Am Abend sitzen wir mit Tatjana in einer Runde an einem Kaminfeuer. Lisa darf ein Bier. Sagt Papa. Wenn der Abend lang ist, auch ein zweites. Lisa verhandelt nun, ob ein Bier dasselbe ist wie zwei Flaschen
Green Lemon. Tatjana antwortet: „Dein Papa meinte ein Bier 0,3. Lemon hat 0,5. Also darfst du ein Lemon 0,5. Wenn der Abend lang ist, auch zwei.“ Lisa zieht ab, holt ihr Handy, Taschenrechner auf und rechnet aus: 330 ml x 2 = 660 ml. Mal 4,9% Alkohol = 3234 ml%. „Wenn ich nun 3234 ml% durch 2,5% von den Green Lemon teile, sind das 1294 ml. Also darf ich zwei Flaschen und etwas mehr als eine halbe von dem Green Lemon. Jule, teilst du dir mit mir meine dritte Flasche?“ – „Wenn du drei Flaschen von dem Zeug säufst, pinkelst du heute nacht ins Bett.“ – „Gar nicht! So’n Quatsch. Ich geh vor dem Schlafen aufs Klo und nachts werd ich wach, wenn die Blase voll ist! Ich bin ja kein Querschnitt wie du!“ – Na vielen Dank.

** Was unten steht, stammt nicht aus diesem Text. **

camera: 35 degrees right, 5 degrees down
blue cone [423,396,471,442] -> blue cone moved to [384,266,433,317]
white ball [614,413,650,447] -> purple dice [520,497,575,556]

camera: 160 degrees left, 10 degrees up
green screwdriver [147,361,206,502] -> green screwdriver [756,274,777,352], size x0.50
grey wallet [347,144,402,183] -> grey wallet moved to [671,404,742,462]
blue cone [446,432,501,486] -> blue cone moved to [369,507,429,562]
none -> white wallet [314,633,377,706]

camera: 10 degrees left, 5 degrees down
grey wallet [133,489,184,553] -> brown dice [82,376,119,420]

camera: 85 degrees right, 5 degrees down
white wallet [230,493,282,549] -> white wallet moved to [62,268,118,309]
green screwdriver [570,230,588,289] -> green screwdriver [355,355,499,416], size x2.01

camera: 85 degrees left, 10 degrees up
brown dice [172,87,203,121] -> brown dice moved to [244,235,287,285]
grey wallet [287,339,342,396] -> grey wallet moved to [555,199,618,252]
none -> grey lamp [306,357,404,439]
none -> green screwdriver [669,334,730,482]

Aber Rache ist süß: „Wolltest du Tatjana nicht noch was fragen?“ – „Nee, was?“ – „Umkleideraum.“ – „Achja: Sag mal, Tatjana, kannst du das eigentlich sehen, wenn jemand ins Schwimmbecken pinkelt?“ – Tatjana antwortete, ohne mit der Wimper zu zucken: „Aber sicher! Das kann man vom Beckenrand total gut sehen, vor allem, wenn die Unterwasserbeleuchtung brennt.“ – Lisa, mit ernster Miene: „Scheiße.“
Nachdem sich die Leute die Lachtränen aus den Augen gewischt haben, fragte Lisa: „Kann man das nun wirklich sehen?“ – Tatjana schüttelte den Kopf. „Die Wasseroberfläche ist so unruhig und so gebrochen, da sieht man nichts. Vor allem nicht auf die Entfernung.“ – „Siehst du“, krähte Lisa in meine Richtung, „man sieht doch nichts. Du hast mich wieder voll verarscht. Ich bin hier wieder das Opfer.“ – Ich konnte nicht anders, als sie an mich heranzuziehen und sie fest zu knuddeln. Ich sag es immer wieder: Soooo süß.